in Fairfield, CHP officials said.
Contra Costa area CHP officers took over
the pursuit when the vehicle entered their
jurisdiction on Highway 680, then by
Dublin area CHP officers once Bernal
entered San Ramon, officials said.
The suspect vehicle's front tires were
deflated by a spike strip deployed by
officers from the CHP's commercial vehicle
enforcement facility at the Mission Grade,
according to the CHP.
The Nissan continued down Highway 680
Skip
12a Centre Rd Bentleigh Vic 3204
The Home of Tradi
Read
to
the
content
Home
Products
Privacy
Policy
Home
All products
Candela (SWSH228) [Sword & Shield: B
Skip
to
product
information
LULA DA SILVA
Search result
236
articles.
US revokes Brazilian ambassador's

+---+

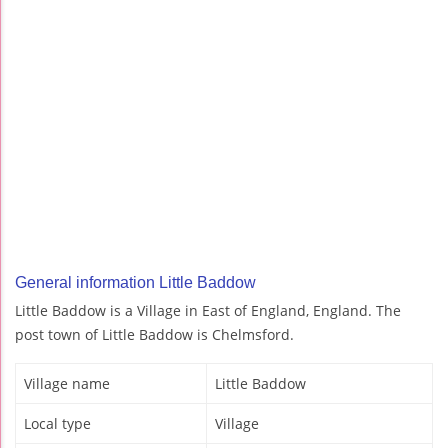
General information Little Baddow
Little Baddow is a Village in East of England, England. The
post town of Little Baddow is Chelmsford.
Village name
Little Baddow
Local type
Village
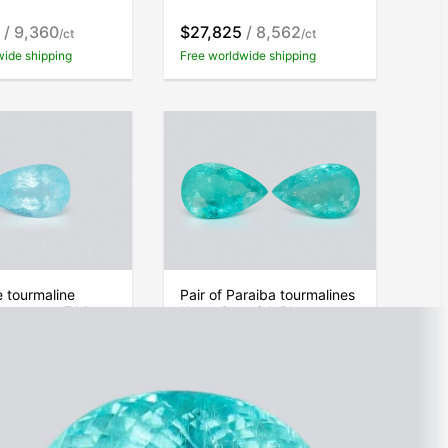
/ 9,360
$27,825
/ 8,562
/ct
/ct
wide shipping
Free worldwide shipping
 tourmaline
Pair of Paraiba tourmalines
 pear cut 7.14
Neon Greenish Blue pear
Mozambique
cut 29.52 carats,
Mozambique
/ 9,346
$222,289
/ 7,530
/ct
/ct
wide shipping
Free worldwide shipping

+---+

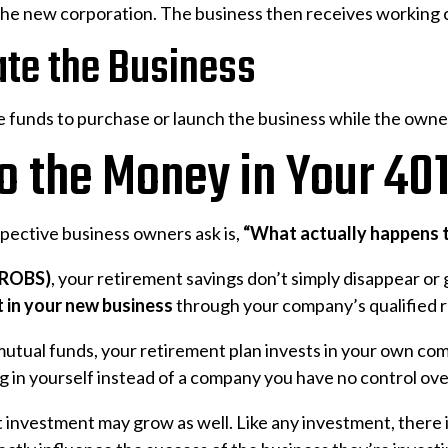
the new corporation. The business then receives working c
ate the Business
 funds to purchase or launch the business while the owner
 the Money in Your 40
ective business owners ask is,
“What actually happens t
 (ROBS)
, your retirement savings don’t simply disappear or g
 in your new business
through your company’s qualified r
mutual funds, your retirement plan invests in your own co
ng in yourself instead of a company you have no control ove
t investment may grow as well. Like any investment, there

+---+

*Problem*
Please reproduce the lines from the line with "actually happens t" to the line with "t investment may", both ends included, exactly as they appear above.

*Completed exercise*
“What actually happens t
 (ROBS)
, your retirement savings don’t simply disappear or g
 in your new business
through your company’s qualified r
mutual funds, your retirement plan invests in your own co
ng in yourself instead of a company you have no control ove
t investment may grow as well. Like any investment, there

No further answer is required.